Robotic pets are the latest trend among seniors. Pilot programs around the country have seen tremendous success after distributing the pets to thousands of participants. The pets’ initial design was for those with Alzheimer’s and dementia; however, the COVID pandemic’s isolation has increased interest in these unique pets. These furry robot friends were able to take on the role of a companion for those feeling lonely.
Companies like Joy for All™ partnered with older adults to get input when designing the robotic cats and dogs. The design hopes to make them feel as “lifelike” as possible. The pets are soft with realistic fur, and some can even respond to human interaction. They also have simulated heartbeats and react to their owner’s voice and touch. Cats will purr when being petted, and dogs make life-like sounds. These pets come with the benefit of a two-way companionship without the responsibilities of an actual pet.

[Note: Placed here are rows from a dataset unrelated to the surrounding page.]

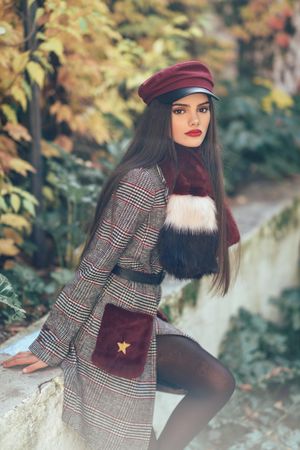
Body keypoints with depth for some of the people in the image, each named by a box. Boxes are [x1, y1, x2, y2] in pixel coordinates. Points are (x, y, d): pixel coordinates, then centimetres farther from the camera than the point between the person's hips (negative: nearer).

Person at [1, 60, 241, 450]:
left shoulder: (192, 176, 4)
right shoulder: (142, 181, -20)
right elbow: (94, 266, -20)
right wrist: (50, 345, -17)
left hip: (144, 317, 8)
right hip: (116, 325, -8)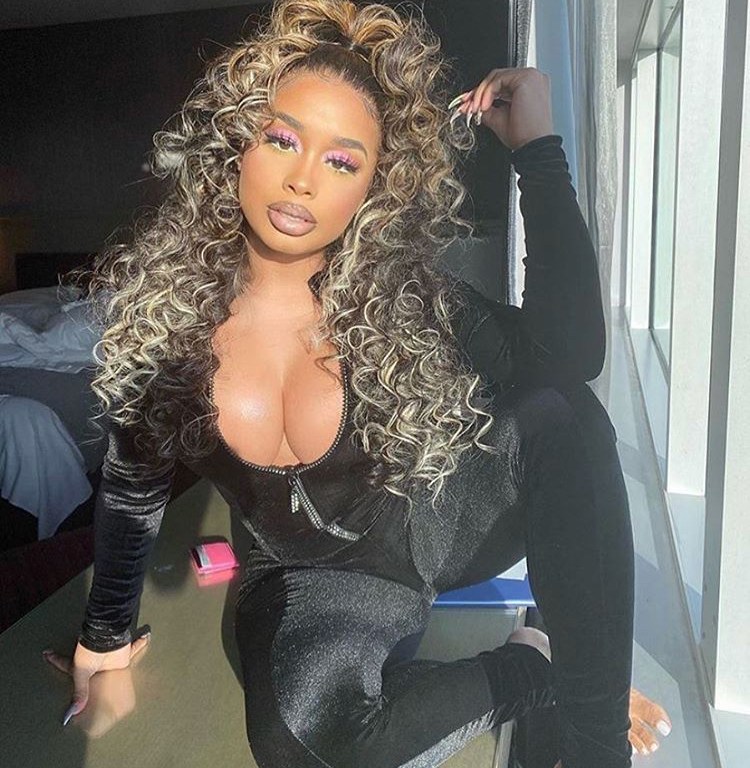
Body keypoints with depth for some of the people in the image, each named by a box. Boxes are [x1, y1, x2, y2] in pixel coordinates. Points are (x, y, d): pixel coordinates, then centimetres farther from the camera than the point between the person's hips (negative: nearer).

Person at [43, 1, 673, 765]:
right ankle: (536, 666, -5)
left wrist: (537, 148, -28)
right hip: (311, 575, 1)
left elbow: (571, 355, -30)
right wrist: (105, 634, 13)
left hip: (437, 523, 0)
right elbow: (133, 476, 1)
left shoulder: (403, 294, -16)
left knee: (564, 416, -29)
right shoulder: (155, 300, -13)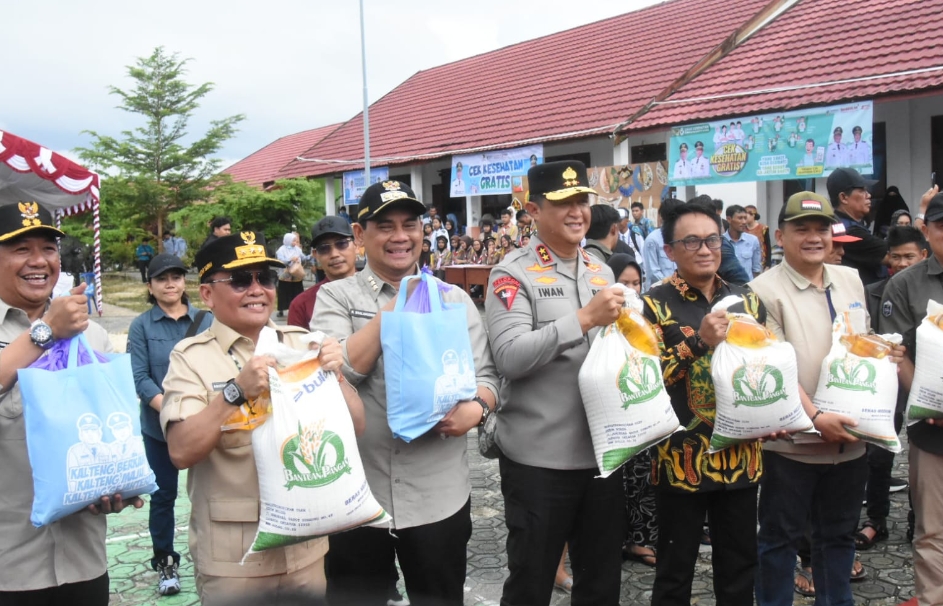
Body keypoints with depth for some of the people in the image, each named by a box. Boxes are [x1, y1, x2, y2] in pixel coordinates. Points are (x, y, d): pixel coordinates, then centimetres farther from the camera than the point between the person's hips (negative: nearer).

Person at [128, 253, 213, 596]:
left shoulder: (207, 321, 3)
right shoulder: (141, 326, 0)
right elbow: (139, 377, -6)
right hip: (159, 425, 0)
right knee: (163, 494, 9)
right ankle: (165, 562, 24)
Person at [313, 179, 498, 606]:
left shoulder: (454, 299, 5)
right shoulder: (336, 296, 0)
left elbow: (485, 374, 5)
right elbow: (335, 372, -14)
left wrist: (476, 408, -17)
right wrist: (395, 308, -17)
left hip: (439, 497, 1)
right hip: (355, 494, -1)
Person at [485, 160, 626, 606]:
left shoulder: (602, 273, 11)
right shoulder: (513, 275, -8)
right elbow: (509, 358, -21)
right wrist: (585, 318, -23)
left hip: (603, 451, 6)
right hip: (538, 457, -6)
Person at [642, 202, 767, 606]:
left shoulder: (747, 300, 7)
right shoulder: (655, 304, -7)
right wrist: (700, 342, -24)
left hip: (740, 455, 4)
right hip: (682, 457, -4)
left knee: (740, 570, 16)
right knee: (675, 572, 9)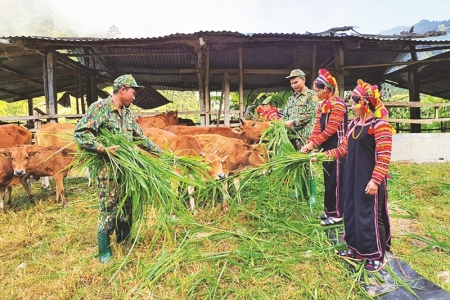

While studies have shown that animal therapy has been beneficial for seniors, it may not be the right fit for everyone because of the physical demands of owning a pet. In recent years robotic pets have provided low maintenance benefits like those from animal therapy.
Some of the senior-care facilities that gave out robotic pets saw residents experience better moods and appetites, decreased stress and anxiety, fewer medications, and reduced behavioral problems. There were also signs that those who got to spend time with the pet had improved mental well-being, a sense of purpose and optimism, and reduced loneliness. Individual owners grew attached to their pets, even giving them names and dressing them in fun outfits.
These robotic companions have proven to be valuable for many families especially during times that require isolation from loved ones.